今日は口元を少し動かすくらいの力しかなかった。

「おとうちゃん、本当にありがとう。いっぱいありがとう。 あっち行っても待っててね。また会おうね。お父ちゃんの娘で本当によかった。おとうちゃん大好きだよ。みんなおとうちゃんのこと大好きだよ」
「明日はお母さんを連れてくるから、待っててね。
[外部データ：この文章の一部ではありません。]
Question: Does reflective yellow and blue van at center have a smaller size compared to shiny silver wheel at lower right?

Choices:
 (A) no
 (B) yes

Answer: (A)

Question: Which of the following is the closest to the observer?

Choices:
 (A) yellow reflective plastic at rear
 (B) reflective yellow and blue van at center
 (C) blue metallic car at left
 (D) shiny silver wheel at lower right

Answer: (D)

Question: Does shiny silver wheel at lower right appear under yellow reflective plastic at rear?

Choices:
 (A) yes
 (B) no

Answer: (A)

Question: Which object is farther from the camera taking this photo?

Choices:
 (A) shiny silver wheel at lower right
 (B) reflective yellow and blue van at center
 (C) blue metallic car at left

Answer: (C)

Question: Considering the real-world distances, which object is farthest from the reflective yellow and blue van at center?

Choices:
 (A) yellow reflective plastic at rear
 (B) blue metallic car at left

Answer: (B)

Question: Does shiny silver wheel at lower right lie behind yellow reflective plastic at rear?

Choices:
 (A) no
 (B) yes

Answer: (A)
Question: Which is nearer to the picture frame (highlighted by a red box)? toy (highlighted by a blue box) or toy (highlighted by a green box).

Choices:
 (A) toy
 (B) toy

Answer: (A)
絶対に待っててね」と伝えた。

おとうちゃんは私の手を少しの力で握り返した。

おとうちゃん、明日また会おう。

家族で過ごそう。

仕事が終わったら速攻で行くよ。

待ってて。

絶対待ってて。

うまくいきますように

母を川崎の我が家に引き取ってから、自分の時間など一つもない。
倒れないように、笑顔でいられるようにと心がけながらコントロールしながら・・・。

それでもヘルパーもデイサービスもいやな母は私だけしかいない。

朝、昼、夜の食事の支度、お風呂、ベッドに横になるまで仕事の合間をぬって付き合っている。

病院、買い物、父の所へ行くのも車いす。

家の中も転びそうになりながら歩ている。

すこしボケてもいる。

何をするにもいやいやで具合が悪くなるとすぐに言うから大変だ。

いやいや言われても私の身体は一つだから

明日は救いの手を求めて地域包括センターのケアマネさんが我が家に来る。

老いると人の手を借りていかねばならない。

一人の手より二人の手の方がいい。

父と母から学ぶことの多いこと。

今日の父は薬ものどに通らない。
言葉もない。
口を少し動かすだけ
食べることもほとんどできない。

あと何週間?何日?と思わざるおえない状況。

それでも手を握り、抱きしめて、耳元で「おとうちゃん、ありがとう」と言ってきた。

明日も明後日も会いに行こう。

明日は我が身という姿の見本を見せてくれている。
人生の先輩とはこういうことなのだろう。